The high point on this release is undoubtedly the modern answer to “King Park” in “Environmental Catastrophe Film” – like on
Wildlife, they decide to punch you in the gut part-way through the tracklist rather than using it as a closer. Heavily influenced by post-rock in composition, it’s 8:41 of buildup that reflects heavily on the burden of growing older, watching everything and everyone you love around you slowly fading away. Like its predecessor, the song changes abruptly in pacing and approach in multiple areas, culminating with a ferocious climax where Dreyer bellows “Because our lives grow only forward, and we die!” at the top of his lungs. He is constantly at the top of his game throughout the album, but here is a perfect example of why he is such a well-known frontman – this track would be nowhere near as impactful without his vocal performance.

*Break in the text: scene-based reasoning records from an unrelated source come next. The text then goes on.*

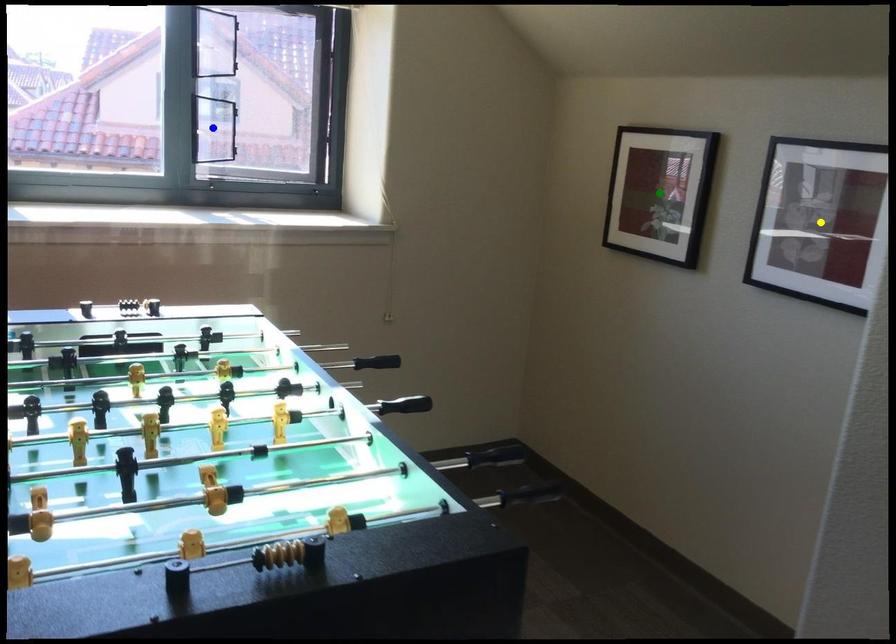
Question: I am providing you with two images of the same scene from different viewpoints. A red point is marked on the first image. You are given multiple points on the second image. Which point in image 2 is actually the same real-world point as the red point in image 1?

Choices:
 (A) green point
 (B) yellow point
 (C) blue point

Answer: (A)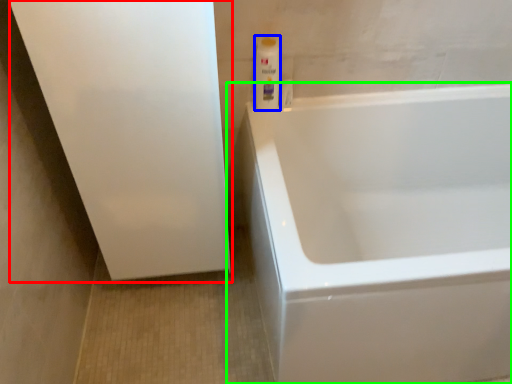
Question: Considering the real-world distances, which object is closest to screen door (highlighted by a red box)? cleaning product (highlighted by a blue box) or bathtub (highlighted by a green box).

Choices:
 (A) cleaning product
 (B) bathtub

Answer: (A)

And although Dreyer gets the lion's share of praise here - and has for the band's entire existence - the rest of the members deserve credit for stepping up the urgency in the music.
With such a brilliant return to glory, this should be a renaissance period for the band that brings in a new era of ravenous fans, many of which weren’t around nearly two decades ago. It exists as the sum of the parts that came before it. Surprisingly, this is the greatest performance of Dreyer’s career – the result of years of painstakingly refining a polarizing approach that drew a hard line in the sand. Make no mistake: if you dislike
La Dispute, you are not likely to enjoy this any more than their other releases. But for anyone who associates their first two albums with a time where they loved with reckless abandon,
No One Was Driving the Car should strike a chord that provides some level of nostalgic comfort, at a time where few things in our lives are comfortable.